Problem to work on>
Read through the data, and wherever a line holds the word "Papers", write that line out.

---------- The data

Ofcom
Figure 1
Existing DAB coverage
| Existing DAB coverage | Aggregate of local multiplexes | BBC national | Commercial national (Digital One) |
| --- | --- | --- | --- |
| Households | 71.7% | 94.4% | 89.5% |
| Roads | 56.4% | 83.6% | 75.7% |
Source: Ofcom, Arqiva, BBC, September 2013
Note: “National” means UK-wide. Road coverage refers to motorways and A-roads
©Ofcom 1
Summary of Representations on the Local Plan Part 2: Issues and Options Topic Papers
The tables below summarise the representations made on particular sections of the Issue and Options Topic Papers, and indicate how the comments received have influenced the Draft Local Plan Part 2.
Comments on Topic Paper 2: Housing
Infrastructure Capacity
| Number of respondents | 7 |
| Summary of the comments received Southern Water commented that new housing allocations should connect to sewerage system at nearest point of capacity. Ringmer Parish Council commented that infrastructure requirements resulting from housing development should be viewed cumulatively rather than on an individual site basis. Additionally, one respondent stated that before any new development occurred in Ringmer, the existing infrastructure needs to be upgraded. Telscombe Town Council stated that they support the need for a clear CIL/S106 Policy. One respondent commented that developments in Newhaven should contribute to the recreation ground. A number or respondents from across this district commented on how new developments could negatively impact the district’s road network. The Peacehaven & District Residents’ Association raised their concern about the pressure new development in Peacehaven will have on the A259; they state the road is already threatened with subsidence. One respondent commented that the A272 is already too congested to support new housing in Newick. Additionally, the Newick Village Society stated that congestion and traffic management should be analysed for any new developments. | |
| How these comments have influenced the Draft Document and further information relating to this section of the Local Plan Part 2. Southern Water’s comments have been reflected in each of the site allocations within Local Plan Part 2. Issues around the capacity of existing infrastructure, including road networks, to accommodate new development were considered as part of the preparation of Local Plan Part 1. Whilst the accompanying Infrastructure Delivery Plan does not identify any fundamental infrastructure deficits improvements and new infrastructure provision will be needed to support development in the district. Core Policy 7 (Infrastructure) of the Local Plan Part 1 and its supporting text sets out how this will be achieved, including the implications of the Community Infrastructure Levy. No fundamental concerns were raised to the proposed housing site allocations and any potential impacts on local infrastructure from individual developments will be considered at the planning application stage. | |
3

--------------------

Your solution>
Summary of Representations on the Local Plan Part 2: Issues and Options Topic Papers
The tables below summarise the representations made on particular sections of the Issue and Options Topic Papers, and indicate how the comments received have influenced the Draft Local Plan Part 2.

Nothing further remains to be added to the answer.